Understanding the Main Cause of Dementia

Understanding the Main Cause of Dementia: What You Need to Know

Aging is a natural process but a cruel one. It sneaks up on you and brings many diseases and conditions in its wake. Whether it’s a weak ankle, a blurry newspaper print, or forgetting where you kept your glasses, age shows in sneaky ways. Speaking of aging, dementia is one of the most prevalent medical conditions that can be witnessed.
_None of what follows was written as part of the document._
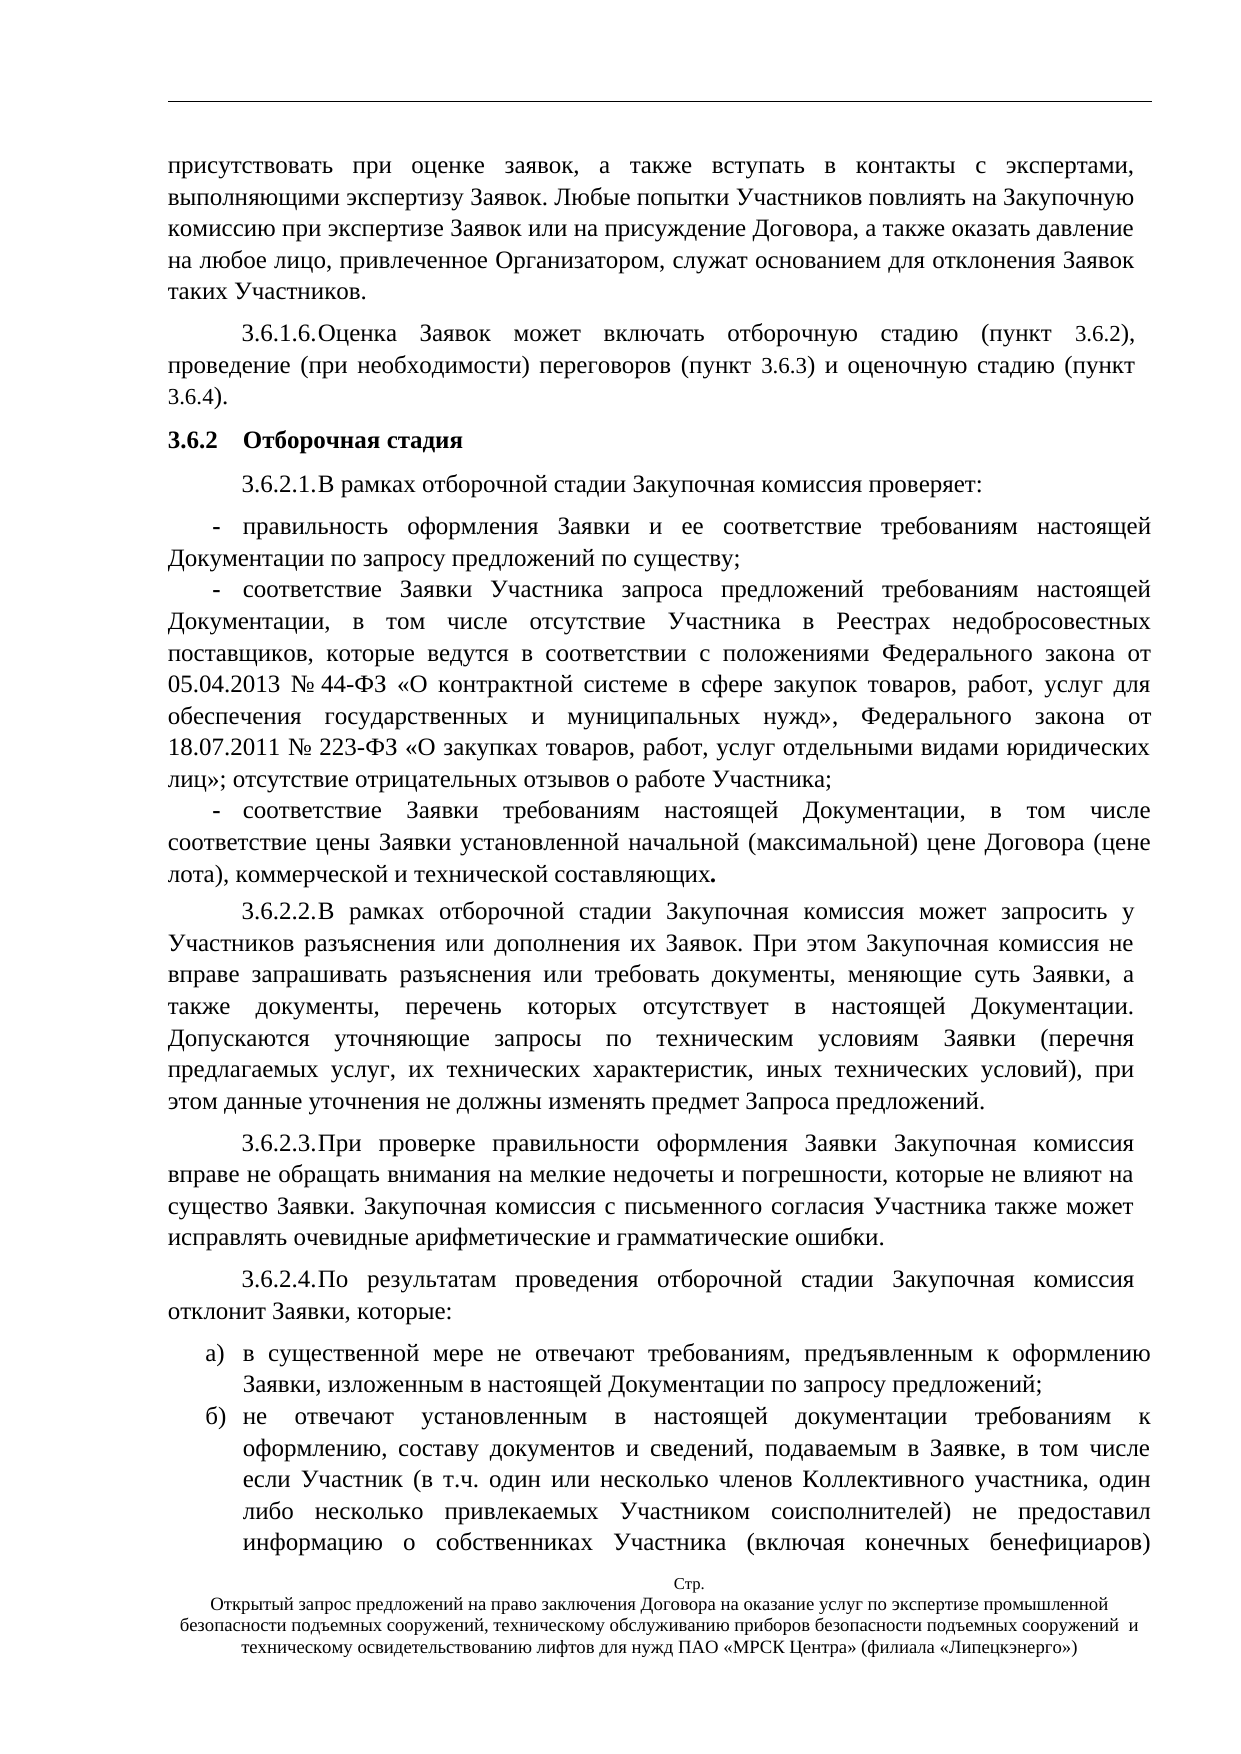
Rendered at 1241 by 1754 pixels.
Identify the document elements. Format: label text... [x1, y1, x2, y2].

Dementia is nothing but a collection of symptoms linked to a deterioration in memory, speech, and other cognitive abilities that is severe enough to affect everyday functioning. As we get older, our chances of falling prey to dementia grow. In fact, after the age of 60, the prevalence of dementia increases every five years, according to the World Health Organization (WHO). One in three persons has dementia by the time they reach the age of 85. Dementia is more of a condition rather than a disease, and one needs a lot of changes and adjustments to make in their life

Causes of Dementia

  • Genetics: Genetics can play a role in the development of dementia, particularly in Alzheimer’s disease. In fact, there is evidence that suggests genetics may contribute to the onset of some forms of dementia. Research has shown that certain genetic mutations can increase a person’s risk of developing Alzheimer’s disease. The APOE gene, for example, is known to be associated with the disease. There are three different versions, or alleles, of this gene: APOE2, APOE3, and APOE4. People who inherit two copies of the APOE4 allele have a significantly higher risk of developing Alzheimer’s disease than people who inherit one or two copies of the APOE3 or APOE2 alleles.
  • Age: Because dementia is more common as people get older, aging is one of the primary risk factors for dementia. Dementia can affect people of any age, although the elderly are much more vulnerable to getting it. According to the Alzheimer’s Association, nearly half of those over 85 and about 3% of adults aged 65 to 74 have dementia. This is thought to be the outcome of alterations in the brain brought on by aging, such as a decrease in brain cell density and changes in how information is processed.
  • Lifestyle factors: There has been research linking certain lifestyle choices to a higher risk of dementia. It has been demonstrated that exercise protects against dementia. According to studies, regular physical activity may cut the incidence of dementia by up to 30%. An elevated risk of dementia has been associated with diets that are low in fruits, veggies, and whole grains and heavy in sugar and saturated fat. Although smoking can harm blood vessels and restrict blood flow to the brain, it has been demonstrated that smoking increases the risk of dementia. Due to the harm that excessive alcohol use can do to brain cells, it can also raise the chance of dementia. If you have been maintaining a substandard lifestyle, this is a note to fix that right away.
  • Medical conditions: Dementia risk might be increased by specific medical disorders. High blood pressure can harm the brain’s blood arteries, resulting in less blood flow and a higher risk of dementia. Dementia is more likely to occur in diabetes patients because high blood sugar levels might harm the brain’s blood vessels. Dementia risk can also be increased by cardiovascular disease, which can harm brain blood arteries and cause heart disease, stroke, and dementia. A major brain injury may also raise the possibility that an individual may eventually develop dementia.
  • Neurodegenerative disorders: Dementia can be brought on by several neurological conditions. In around 60 to 70 percent of all cases of dementia, Alzheimer’s disease ranks as the most prevalent cause. The buildup of abnormal proteins in the brain, which could also harm brain cells and obstruct communication between them, is one of the defining characteristics of Lewy body dementia, and it may result in hallucinations, adjustments to sleep schedules, and variations in cognitive performance.

Dementia can truly impact the quality of life and it is crucial to take action to lower our dementia risk as we age. This can involve leading a healthy lifestyle, stimulating the mind with puzzles, reading, socializing, and controlling long-term health issues like diabetes and high blood pressure. Dementia and aging are two interrelated phenomena that are growing more prominent. Dementia has no known cure, but there are ways to lower the chance of getting it and treat its symptoms, which can help individuals who already have it live better lives. Equipping yourself with relevant tools and resources can still help you live a fulfilling life. If you are a loved one who has a high risk of dementia, seek help to help you navigate the journey.